(Records from a data source)
____________
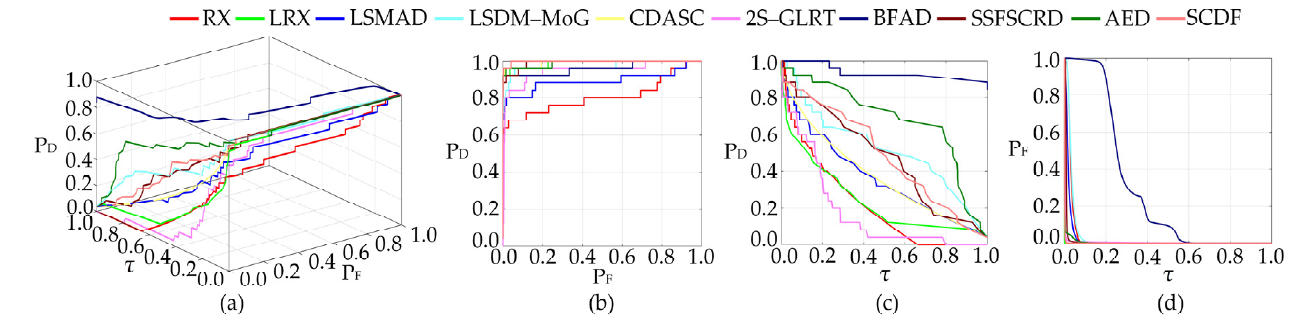
Figure 12. The 3D ROC curve and corresponding 2D ROC curves of different methods on the syn-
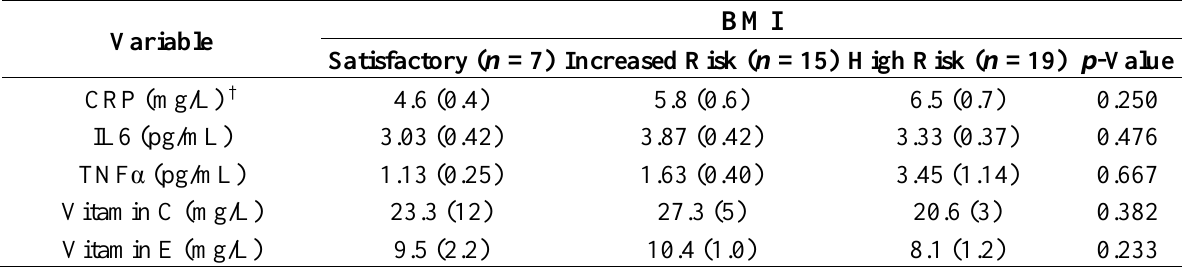
Table 2. Antioxidants and markers of oxidative damage and inflammation according to the WHO BMI cut-off-points for male subjects (mean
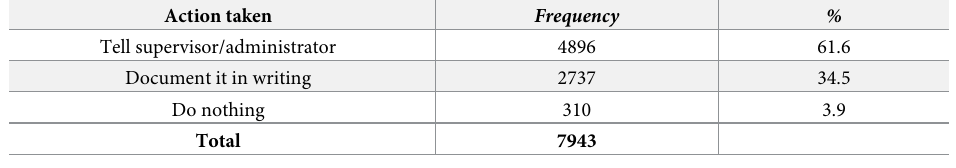
Table 10. Respondents’ � channel for documentation of perceived ineffective oxytocin reported. Channel Frequency % Case note 1531 52.9 Patient chart 134 4.6 Total 2890 � Multiple response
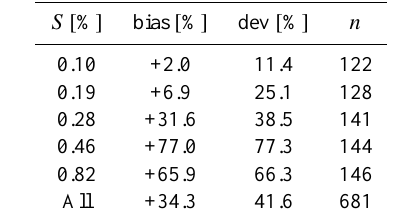
Table 6. Characteristic deviations between hygroscopicity param- eters determined by CCN measurements ( κ a ) and predicted on the basis of organic and inorganic mass fractions determined by inte- gral AMS measurements ( κ p ): arithmetic mean values of the rel- ative bias ( 1 bias κ =( κ p − κ a )/ κ a ) and of the total relative deviation ( 1 dev κ = | κ p − κ a | / κ a ). n is the number of data points. S [ % ] bias [ %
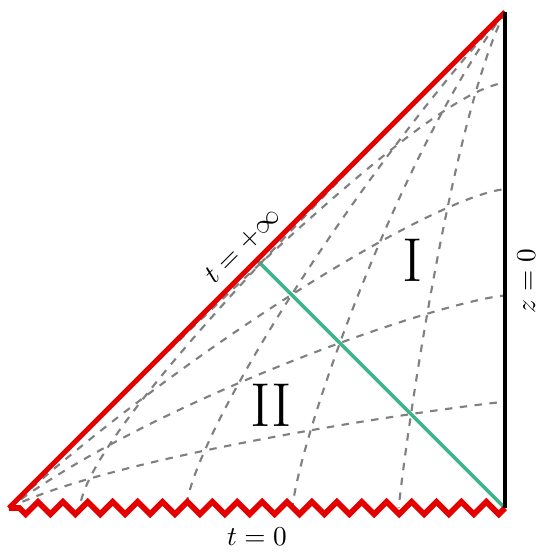
Figure 3 . The causally reconstructible region I is separated from region II by the scale invariant t = z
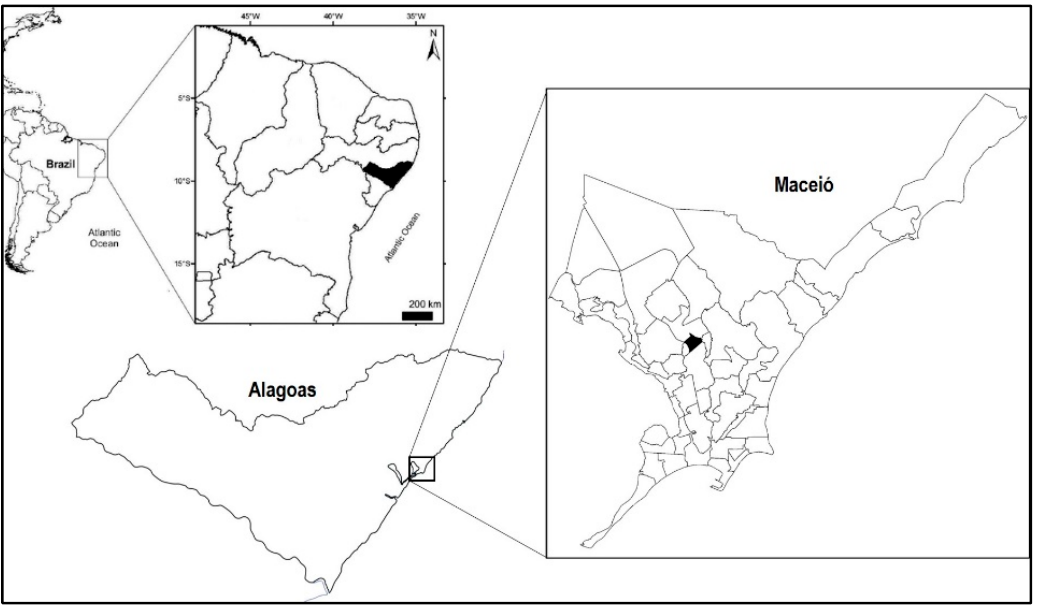
Figure 1. Geographical location of the study area.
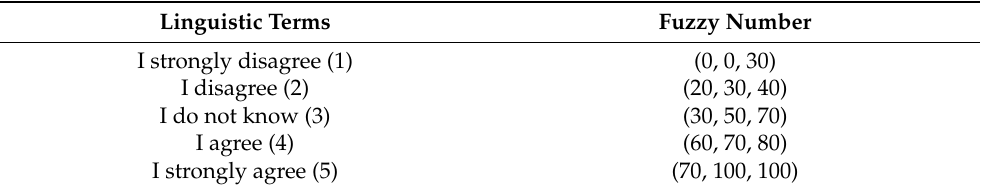
Table 3. Triangular fuzzy numbers. Default values of linguistic terms. Linguistic Terms Fuzzy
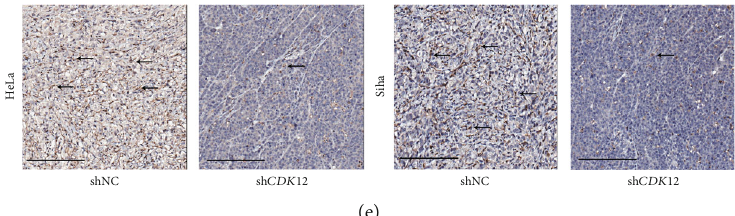
Figure 5: High-expression of CDK12 enhances the macrophages in fi ltration. (a) Heatmap of the di ff erent genes by shRNA-mediated CDK12 knockdown. (b) Volcano plotting of the di ff erent genes by shRNA-mediated CDK12 knockdown. (c) Gene set enrichment analysis (GSEA) using hallmark gene sets by shRNA-mediated CDK12 knockdown. (d) The abundances of seven in fl ammatory/immune in fi ltrates (B cells, CD4+T cells, CD8+T cells, neutrophils, macrophages, monocyte, and dendritic cells) are estimated by the TIMER algorithm. (e) Typical IHC images of F480 from xenograft under HeLa and Siha cells treatment with sh-NC and sh CDK12 -1. Scale bar: 200 μ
____________
### EXERCISE AIM
Some lines above contain the word "points". Copy each of them.

### ANSWER
Table 2. Antioxidants and markers of oxidative damage and inflammation according to the WHO BMI cut-off-points for male subjects (mean
Table 6. Characteristic deviations between hygroscopicity param- eters determined by CCN measurements ( κ a ) and predicted on the basis of organic and inorganic mass fractions determined by inte- gral AMS measurements ( κ p ): arithmetic mean values of the rel- ative bias ( 1 bias κ =( κ p − κ a )/ κ a ) and of the total relative deviation ( 1 dev κ = | κ p − κ a | / κ a ). n is the number of data points. S [ % ] bias [ %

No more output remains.